The reason can be a little hard to grok at first, but it's core to
Pig...perhaps we need a tutorial explaining the model a bit more clearly.
The foundation of Pig is a relation, ie, scans. What does this means? It
means that you have a bunch of rows, and these rows have things. I'm going
to diverge from your case and just do a dummy example.
grunt> a = load 'thing' as (x:int, y:long);
grunt> describe a;
a: {x: int,y: long}
What is this telling us? It's saying "we have a relation named a, and that
relation consists of a bunch of rows that are and int and then a long." All
relations work like this. You have rows of stuff, and that stuff is columns
of Pig datatypes.
So next you have a filter, so you do:
grunt> b = filter a by x > 1000;
Now, this makes sense. What does a filter do? It goes row by row, and
throws some out if they don't match the criteria. Now let's say we want to
get the total sum of the squares. So we need to get x^2+y^2, so what do we
do?
grunt> c = foreach b generate x*x+y*y;
This makes sense, right? For every row in the relation b, we want to do
some manipulation on the column. So generally, the pattern is that we go
row by row and do stuff on the things that exist in that column. Now you
want a SUM (which is equivalent to your count).
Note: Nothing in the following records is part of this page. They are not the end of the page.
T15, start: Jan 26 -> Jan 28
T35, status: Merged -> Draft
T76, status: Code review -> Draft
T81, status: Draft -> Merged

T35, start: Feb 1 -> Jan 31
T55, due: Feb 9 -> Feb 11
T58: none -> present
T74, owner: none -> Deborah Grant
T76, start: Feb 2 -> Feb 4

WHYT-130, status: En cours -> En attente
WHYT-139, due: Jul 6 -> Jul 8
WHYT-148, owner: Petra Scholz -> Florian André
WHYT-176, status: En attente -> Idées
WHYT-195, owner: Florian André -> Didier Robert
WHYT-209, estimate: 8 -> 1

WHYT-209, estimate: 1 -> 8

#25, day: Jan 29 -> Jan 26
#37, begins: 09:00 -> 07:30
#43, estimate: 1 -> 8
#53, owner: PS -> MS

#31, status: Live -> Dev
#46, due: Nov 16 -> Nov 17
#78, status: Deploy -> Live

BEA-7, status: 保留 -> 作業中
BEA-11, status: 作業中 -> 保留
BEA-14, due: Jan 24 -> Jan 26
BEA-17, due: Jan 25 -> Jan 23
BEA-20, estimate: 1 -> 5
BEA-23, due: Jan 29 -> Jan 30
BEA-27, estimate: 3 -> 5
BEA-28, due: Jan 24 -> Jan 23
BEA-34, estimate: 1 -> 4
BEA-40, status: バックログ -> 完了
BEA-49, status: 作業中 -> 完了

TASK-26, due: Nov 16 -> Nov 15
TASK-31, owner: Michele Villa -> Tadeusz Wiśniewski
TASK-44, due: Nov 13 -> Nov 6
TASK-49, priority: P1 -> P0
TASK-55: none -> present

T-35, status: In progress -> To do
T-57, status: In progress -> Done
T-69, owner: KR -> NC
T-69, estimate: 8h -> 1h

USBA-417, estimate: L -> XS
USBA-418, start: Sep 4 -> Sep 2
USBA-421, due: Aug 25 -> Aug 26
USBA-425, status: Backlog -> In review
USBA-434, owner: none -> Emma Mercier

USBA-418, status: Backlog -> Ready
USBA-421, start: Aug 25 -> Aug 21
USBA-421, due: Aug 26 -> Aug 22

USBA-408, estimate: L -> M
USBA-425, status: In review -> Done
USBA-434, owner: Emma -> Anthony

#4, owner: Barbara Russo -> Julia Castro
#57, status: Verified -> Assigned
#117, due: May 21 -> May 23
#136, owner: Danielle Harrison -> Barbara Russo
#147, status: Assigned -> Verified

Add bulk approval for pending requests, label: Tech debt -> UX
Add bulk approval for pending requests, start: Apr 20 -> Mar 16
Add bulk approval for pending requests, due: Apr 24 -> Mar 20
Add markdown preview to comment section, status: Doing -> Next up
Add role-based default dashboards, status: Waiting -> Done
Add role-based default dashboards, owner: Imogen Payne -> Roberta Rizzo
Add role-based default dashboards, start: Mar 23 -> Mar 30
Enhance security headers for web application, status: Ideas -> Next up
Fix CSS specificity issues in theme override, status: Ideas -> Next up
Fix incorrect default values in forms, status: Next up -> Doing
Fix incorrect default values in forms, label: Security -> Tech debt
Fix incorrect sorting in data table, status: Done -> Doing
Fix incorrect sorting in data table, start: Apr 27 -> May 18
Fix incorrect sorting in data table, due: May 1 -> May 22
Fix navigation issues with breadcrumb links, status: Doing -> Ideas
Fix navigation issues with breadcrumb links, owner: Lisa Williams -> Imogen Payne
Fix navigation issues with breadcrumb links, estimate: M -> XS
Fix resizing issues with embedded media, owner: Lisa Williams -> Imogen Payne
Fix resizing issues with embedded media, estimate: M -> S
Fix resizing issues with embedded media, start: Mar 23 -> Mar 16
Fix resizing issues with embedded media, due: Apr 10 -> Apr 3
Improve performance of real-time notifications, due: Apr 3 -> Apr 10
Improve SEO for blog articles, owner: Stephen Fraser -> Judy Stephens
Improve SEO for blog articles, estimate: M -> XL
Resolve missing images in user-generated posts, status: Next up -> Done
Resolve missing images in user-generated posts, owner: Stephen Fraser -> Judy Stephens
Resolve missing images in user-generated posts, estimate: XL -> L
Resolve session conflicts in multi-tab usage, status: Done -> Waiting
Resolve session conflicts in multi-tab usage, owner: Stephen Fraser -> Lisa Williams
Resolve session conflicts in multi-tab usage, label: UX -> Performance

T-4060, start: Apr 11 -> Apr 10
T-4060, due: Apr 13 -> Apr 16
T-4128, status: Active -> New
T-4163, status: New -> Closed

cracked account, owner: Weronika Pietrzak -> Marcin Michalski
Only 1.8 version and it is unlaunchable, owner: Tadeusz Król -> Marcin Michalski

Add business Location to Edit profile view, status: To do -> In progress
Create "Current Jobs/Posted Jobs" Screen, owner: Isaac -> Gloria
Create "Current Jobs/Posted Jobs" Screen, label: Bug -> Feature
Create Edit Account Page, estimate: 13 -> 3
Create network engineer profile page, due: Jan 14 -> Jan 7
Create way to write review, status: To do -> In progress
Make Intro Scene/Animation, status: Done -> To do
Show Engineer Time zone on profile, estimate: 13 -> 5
2012/3/22 Jason Alexander <[email protected]>
> Very nice, worked like a champ, Prashant.
>
> Any chance you could explain why? I'd love to be taught to fish, not just
> given the fish to eat. ;-)
>
> GROUP ALL, as I read it, pulls the tuples into a single group. But,
> FOREACH'ing on each group, and counting against productscans is where my
> brain starts to hurt.
>
>
> Thanks again for your help!
> -Jason
>
>
> On Mar 22, 2012, at 3:33 PM, Prashant Kommireddi wrote:
>
> > Hi Jason,
> >
> > Are you trying to count the number of records in the relation
> > 'productscans'? In which case you would have to use GROUP
> > http://pig.apache.org/docs/r0.9.1/basic.html#GROUP
> >
> > grpd = GROUP productscans ALL;
> > scancount = FOREACH grpd GENERATE COUNT(productscans);
> > DUMP scancount;
> >
> > Thanks,
> > Prashant
> >
> > On Thu, Mar 22, 2012 at 1:28 PM, Jason Alexander <[email protected]
> >wrote:
> >
> >> Hey all,
> >>
> >>
> >> I'm trying to write a script to pull the count of a dataset that I've
> >> filtered.
> >>
> >> Here's the script so far:
> >>
> >> /* scans by title */
> >>
> >> scans = LOAD '/hive/scans/*' USING PigStorage(',') AS
> >>
> (thetime:long,product_id:long,lat:double,lon:double,user:chararray,category:chararray,title:chararray);
> >> productscans = FILTER scans BY (title MATCHES 'proactiv');
> >> scancount = FOREACH productscans GENERATE COUNT($0);
> >> DUMP scancount;
> >>
> >> For some reason, I get the error:
> >>
> >> Could not infer the matching function for org.apache.pig.builtin.COUNT
> as
> >> multiple or none of them fit. Please use an explicit cast.
> >>
> >> What am I doing wrong here? I'm assuming it has something to do with the
> >> type of the field I'm passing in, but I can't seem to resolve this.
> >>
> >>
> >> TIA,
> >> -Jason
> >>
> >>
> >>
> >>
>
>